African database will 'tap global knowledge'
[LILONGWE] African researchers are developing a database of where to find scientific information on the Internet.
Preparatory work has begun on the online information source, known as Access to Scientific Knowledge in Africa (ASKIA).
The project — run by the Ethiopia-based UN Economic Commission for Africa through their Information and Communication Technology division — aims to support and promote access to scientific knowledge for scientists, university students, lecturers and policymakers.
Alex Tindimubona, of the Economic Commission for Africa, says that once fully operational, ASKIA should provide another mechanism by which African scientific institutions can tap into global scientific knowledge.
The database — for scientific institutions in Africa — is intended to include searchable collections of material.

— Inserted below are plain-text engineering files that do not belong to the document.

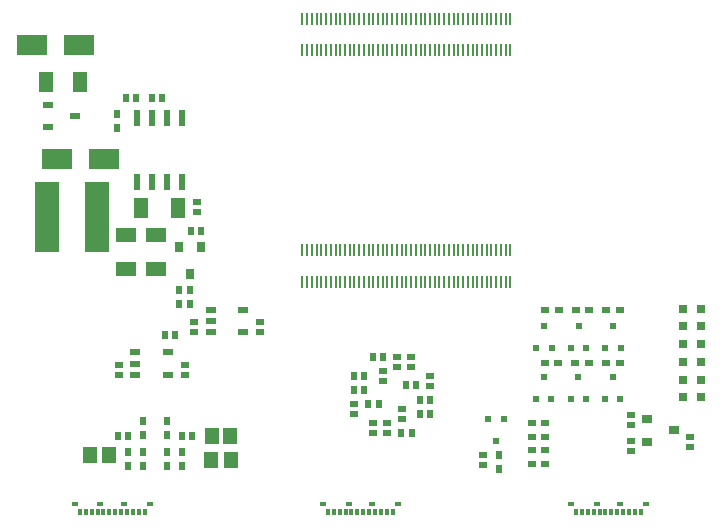
<source format=gbp>
G04*
G04 #@! TF.GenerationSoftware,Altium Limited,Altium Designer,22.0.2 (36)*
G04*
G04 Layer_Color=128*
%FSLAX25Y25*%
%MOIN*%
G70*
G04*
G04 #@! TF.SameCoordinates,2161BBB5-3730-4A37-975F-558EB53CE70B*
G04*
G04*
G04 #@! TF.FilePolarity,Positive*
G04*
G01*
G75*
%ADD27R,0.02362X0.02520*%
%ADD28R,0.02953X0.02362*%
%ADD29R,0.02520X0.02362*%
%ADD33R,0.02362X0.02953*%
%ADD53R,0.02559X0.03740*%
%ADD64R,0.05118X0.05512*%
%ADD145R,0.03740X0.02362*%
%ADD146R,0.03150X0.03150*%
%ADD147R,0.04528X0.06693*%
%ADD148R,0.07087X0.05118*%
%ADD149R,0.07874X0.23622*%
%ADD150R,0.02362X0.05709*%
%ADD151R,0.09843X0.06693*%
%ADD152R,0.05118X0.07087*%
%ADD153R,0.03543X0.02362*%
%ADD154R,0.02362X0.02165*%
%ADD155R,0.03740X0.02559*%
%ADD156R,0.01968X0.01181*%
%ADD157R,0.01378X0.02362*%
%ADD158R,0.04528X0.05315*%
%ADD159R,0.00787X0.04488*%
D27*
X-67559Y-14173D02*
D03*
X-71024D02*
D03*
X-62835Y764D02*
D03*
X-66299D02*
D03*
X-62835Y-3937D02*
D03*
X-66299D02*
D03*
X-58898Y20472D02*
D03*
X-62362D02*
D03*
X-71890Y64567D02*
D03*
X-75354D02*
D03*
X-84016D02*
D03*
X-80551D02*
D03*
X-4567Y-27953D02*
D03*
X-8032D02*
D03*
X1732Y-21654D02*
D03*
X-1732D02*
D03*
X7717Y-46850D02*
D03*
X11181D02*
D03*
X14016Y-35827D02*
D03*
X17480D02*
D03*
X-4567Y-32677D02*
D03*
X-8032D02*
D03*
X17480Y-40551D02*
D03*
X14016D02*
D03*
X158Y-37402D02*
D03*
X-3307D02*
D03*
X12756Y-31102D02*
D03*
X9291D02*
D03*
X-86772Y-48031D02*
D03*
X-83307D02*
D03*
X-65512D02*
D03*
X-62047D02*
D03*
D28*
X80610Y-5874D02*
D03*
X76083D02*
D03*
X70374D02*
D03*
X65847D02*
D03*
X60232D02*
D03*
X55705D02*
D03*
X60038Y-23622D02*
D03*
X55510D02*
D03*
X70177D02*
D03*
X65650D02*
D03*
X80495D02*
D03*
X75967D02*
D03*
X51181Y-43543D02*
D03*
X55709D02*
D03*
X55807Y-57381D02*
D03*
X51279D02*
D03*
X55807Y-48268D02*
D03*
X51279D02*
D03*
Y-52756D02*
D03*
X55807D02*
D03*
D29*
X103986Y-51732D02*
D03*
Y-48268D02*
D03*
X-86502Y-24191D02*
D03*
Y-27656D02*
D03*
X-64455Y-24191D02*
D03*
Y-27656D02*
D03*
X-61417Y-13330D02*
D03*
Y-9865D02*
D03*
X-39370Y-13330D02*
D03*
Y-9865D02*
D03*
X-60236Y30079D02*
D03*
Y26614D02*
D03*
X-7874Y-37244D02*
D03*
Y-40709D02*
D03*
X11024Y-24961D02*
D03*
Y-21496D02*
D03*
X-1575Y-43543D02*
D03*
Y-47008D02*
D03*
X84252Y-44252D02*
D03*
Y-40787D02*
D03*
Y-52913D02*
D03*
Y-49449D02*
D03*
X35039Y-57638D02*
D03*
Y-54173D02*
D03*
X17323Y-27795D02*
D03*
Y-31260D02*
D03*
X3150Y-43543D02*
D03*
Y-47008D02*
D03*
X6299Y-24961D02*
D03*
Y-21496D02*
D03*
X7874Y-38819D02*
D03*
Y-42283D02*
D03*
X1575Y-29685D02*
D03*
Y-26221D02*
D03*
D33*
X-87008Y59350D02*
D03*
Y54823D02*
D03*
X40157Y-54429D02*
D03*
Y-58957D02*
D03*
X-83465Y-57776D02*
D03*
Y-53248D02*
D03*
X-78347Y-47539D02*
D03*
Y-43012D02*
D03*
Y-53248D02*
D03*
Y-57776D02*
D03*
X-65354D02*
D03*
Y-53248D02*
D03*
X-70472Y-47539D02*
D03*
Y-43012D02*
D03*
Y-57776D02*
D03*
Y-53248D02*
D03*
D53*
X-66339Y15157D02*
D03*
X-58858D02*
D03*
X-62598Y6102D02*
D03*
D64*
X-96063Y-54331D02*
D03*
X-89764D02*
D03*
X-49213Y-48031D02*
D03*
X-55512D02*
D03*
D145*
X-80892Y-27538D02*
D03*
Y-23797D02*
D03*
Y-20057D02*
D03*
X-70065D02*
D03*
Y-27538D02*
D03*
X-55809Y-13368D02*
D03*
Y-9628D02*
D03*
Y-5888D02*
D03*
X-44982D02*
D03*
Y-13368D02*
D03*
D146*
X107677Y-23228D02*
D03*
X101772D02*
D03*
X107520Y-5512D02*
D03*
X101614D02*
D03*
X101614Y-11406D02*
D03*
X107520D02*
D03*
X101614Y-17312D02*
D03*
X107520D02*
D03*
X107520Y-35039D02*
D03*
X101614D02*
D03*
Y-29134D02*
D03*
X107520D02*
D03*
D147*
X-79036Y27953D02*
D03*
X-66634D02*
D03*
D148*
X-83943Y7677D02*
D03*
Y19094D02*
D03*
X-74101Y7677D02*
D03*
Y19094D02*
D03*
D149*
X-93701Y25197D02*
D03*
X-110236D02*
D03*
D150*
X-80472Y58071D02*
D03*
X-75472D02*
D03*
X-70473D02*
D03*
X-65473D02*
D03*
X-80472Y36614D02*
D03*
X-75472D02*
D03*
X-70473D02*
D03*
X-65473D02*
D03*
D151*
X-91339Y44488D02*
D03*
X-107087D02*
D03*
X-99606Y82284D02*
D03*
X-115354D02*
D03*
D152*
X-99252Y70079D02*
D03*
X-110669D02*
D03*
D153*
X-110039Y54921D02*
D03*
Y62402D02*
D03*
X-100984Y58661D02*
D03*
D154*
X39370Y-49705D02*
D03*
X41929Y-42421D02*
D03*
X36811D02*
D03*
X66737Y-28316D02*
D03*
X64178Y-35600D02*
D03*
X69296D02*
D03*
X78231Y-28316D02*
D03*
X75672Y-35600D02*
D03*
X80790D02*
D03*
X55242Y-28331D02*
D03*
X52683Y-35615D02*
D03*
X57801D02*
D03*
X55358Y-11219D02*
D03*
X52799Y-18503D02*
D03*
X57917D02*
D03*
X78347Y-11219D02*
D03*
X75787Y-18503D02*
D03*
X80905D02*
D03*
X66852Y-11219D02*
D03*
X64293Y-18503D02*
D03*
X69411D02*
D03*
D155*
X98622Y-46063D02*
D03*
X89567Y-42323D02*
D03*
Y-49803D02*
D03*
D156*
X-92520Y-70512D02*
D03*
X-101181D02*
D03*
X-75984D02*
D03*
X-84646D02*
D03*
X-1969D02*
D03*
X6693D02*
D03*
X-18504D02*
D03*
X-9843D02*
D03*
X80709D02*
D03*
X89370D02*
D03*
X64173D02*
D03*
X72835D02*
D03*
D157*
X-77756Y-73228D02*
D03*
X-79724D02*
D03*
X-81693D02*
D03*
X-83661D02*
D03*
X-85630D02*
D03*
X-99409D02*
D03*
X-97441D02*
D03*
X-95472D02*
D03*
X-93504D02*
D03*
X-91535D02*
D03*
X-89567D02*
D03*
X-87598D02*
D03*
X-4921D02*
D03*
X-6890D02*
D03*
X-8858D02*
D03*
X-10827D02*
D03*
X-12795D02*
D03*
X-14764D02*
D03*
X-16732D02*
D03*
X-2953D02*
D03*
X-984D02*
D03*
X984D02*
D03*
X2953D02*
D03*
X4921D02*
D03*
X77756D02*
D03*
X75787D02*
D03*
X73819D02*
D03*
X71850D02*
D03*
X69882D02*
D03*
X67913D02*
D03*
X65945D02*
D03*
X79724D02*
D03*
X81693D02*
D03*
X83661D02*
D03*
X85630D02*
D03*
X87598D02*
D03*
D158*
X-55807Y-55905D02*
D03*
X-48917D02*
D03*
D159*
X-25197Y91102D02*
D03*
Y80709D02*
D03*
X-23622Y91102D02*
D03*
Y80709D02*
D03*
X-22047Y91102D02*
D03*
Y80709D02*
D03*
X-20472Y91102D02*
D03*
Y80709D02*
D03*
X-18898Y91102D02*
D03*
Y80709D02*
D03*
X-17323Y91102D02*
D03*
Y80709D02*
D03*
X-15748Y91102D02*
D03*
Y80709D02*
D03*
X-14173Y91102D02*
D03*
Y80709D02*
D03*
X-12598Y91102D02*
D03*
Y80709D02*
D03*
X-11024Y91102D02*
D03*
Y80709D02*
D03*
X-9449Y91102D02*
D03*
Y80709D02*
D03*
X-7874Y91102D02*
D03*
Y80709D02*
D03*
X-6299Y91102D02*
D03*
Y80709D02*
D03*
X-4724Y91102D02*
D03*
Y80709D02*
D03*
X-3150Y91102D02*
D03*
Y80709D02*
D03*
X-1575Y91102D02*
D03*
Y80709D02*
D03*
X0Y91102D02*
D03*
Y80709D02*
D03*
X1575Y91102D02*
D03*
Y80709D02*
D03*
X3150Y91102D02*
D03*
Y80709D02*
D03*
X4724Y91102D02*
D03*
Y80709D02*
D03*
X6299Y91102D02*
D03*
Y80709D02*
D03*
X7874Y91102D02*
D03*
Y80709D02*
D03*
X9449Y91102D02*
D03*
Y80709D02*
D03*
X11024Y91102D02*
D03*
Y80709D02*
D03*
X12598Y91102D02*
D03*
Y80709D02*
D03*
X14173Y91102D02*
D03*
Y80709D02*
D03*
X15748Y91102D02*
D03*
Y80709D02*
D03*
X17323Y91102D02*
D03*
Y80709D02*
D03*
X18898Y91102D02*
D03*
Y80709D02*
D03*
X20472Y91102D02*
D03*
Y80709D02*
D03*
X22047Y91102D02*
D03*
Y80709D02*
D03*
X23622Y91102D02*
D03*
Y80709D02*
D03*
X25197Y91102D02*
D03*
Y80709D02*
D03*
X26772Y91102D02*
D03*
Y80709D02*
D03*
X28346Y91102D02*
D03*
Y80709D02*
D03*
X29921Y91102D02*
D03*
Y80709D02*
D03*
X31496Y91102D02*
D03*
Y80709D02*
D03*
X33071Y91102D02*
D03*
Y80709D02*
D03*
X34646Y91102D02*
D03*
Y80709D02*
D03*
X36220Y91102D02*
D03*
Y80709D02*
D03*
X37795Y91102D02*
D03*
Y80709D02*
D03*
X39370Y91102D02*
D03*
Y80709D02*
D03*
X40945Y91102D02*
D03*
Y80709D02*
D03*
X42520Y91102D02*
D03*
Y80709D02*
D03*
X44094Y91102D02*
D03*
Y80709D02*
D03*
Y3543D02*
D03*
Y13937D02*
D03*
X42520Y3543D02*
D03*
Y13937D02*
D03*
X40945Y3543D02*
D03*
Y13937D02*
D03*
X39370Y3543D02*
D03*
Y13937D02*
D03*
X37795Y3543D02*
D03*
Y13937D02*
D03*
X36220Y3543D02*
D03*
Y13937D02*
D03*
X34646Y3543D02*
D03*
Y13937D02*
D03*
X33071Y3543D02*
D03*
Y13937D02*
D03*
X31496Y3543D02*
D03*
Y13937D02*
D03*
X29921Y3543D02*
D03*
Y13937D02*
D03*
X28346Y3543D02*
D03*
Y13937D02*
D03*
X26772Y3543D02*
D03*
Y13937D02*
D03*
X25197Y3543D02*
D03*
Y13937D02*
D03*
X23622Y3543D02*
D03*
Y13937D02*
D03*
X22047Y3543D02*
D03*
Y13937D02*
D03*
X20472Y3543D02*
D03*
Y13937D02*
D03*
X18898Y3543D02*
D03*
Y13937D02*
D03*
X17323Y3543D02*
D03*
Y13937D02*
D03*
X15748Y3543D02*
D03*
Y13937D02*
D03*
X14173Y3543D02*
D03*
Y13937D02*
D03*
X12598Y3543D02*
D03*
Y13937D02*
D03*
X11024Y3543D02*
D03*
Y13937D02*
D03*
X9449Y3543D02*
D03*
Y13937D02*
D03*
X7874Y3543D02*
D03*
Y13937D02*
D03*
X6299Y3543D02*
D03*
Y13937D02*
D03*
X4724Y3543D02*
D03*
Y13937D02*
D03*
X3150Y3543D02*
D03*
Y13937D02*
D03*
X1575Y3543D02*
D03*
Y13937D02*
D03*
X0Y3543D02*
D03*
Y13937D02*
D03*
X-1575Y3543D02*
D03*
Y13937D02*
D03*
X-3150Y3543D02*
D03*
Y13937D02*
D03*
X-4724Y3543D02*
D03*
Y13937D02*
D03*
X-6299Y3543D02*
D03*
Y13937D02*
D03*
X-7874Y3543D02*
D03*
Y13937D02*
D03*
X-9449Y3543D02*
D03*
Y13937D02*
D03*
X-11024Y3543D02*
D03*
Y13937D02*
D03*
X-12598Y3543D02*
D03*
Y13937D02*
D03*
X-14173Y3543D02*
D03*
Y13937D02*
D03*
X-15748Y3543D02*
D03*
Y13937D02*
D03*
X-17323Y3543D02*
D03*
Y13937D02*
D03*
X-18898Y3543D02*
D03*
Y13937D02*
D03*
X-20472Y3543D02*
D03*
Y13937D02*
D03*
X-22047Y3543D02*
D03*
Y13937D02*
D03*
X-23622Y3543D02*
D03*
Y13937D02*
D03*
X-25197Y3543D02*
D03*
Y13937D02*
D03*
M02*

</source>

Preparations began earlier this month (7 August), with an email questionnaire sent to African scientists and institutions asking them to discuss their most urgent needs in the production, dissemination and use of scientific knowledge.
Tindimubona says he has received interesting feedback, which is being used to design the online database.
However, Michael Khan, director of the Centre for Science Technology and Innovation Indicators at the Human Sciences Research Council in South Africa, warned that the questionnaire might not be sufficiently sophisticated to reveal useful insights into how best to address the lack of access to information.
Tigere Chagutah, from the Zimbabwe-based Southern Africa Research and Documentation Centre, a project of the Southern African Development Community, said biotechnology research was of immense importance for food security and health and should be a priority on the ASKIA database.
He said such research, if available online for other researchers, might make for easier peer review without contravening intellectual property rights.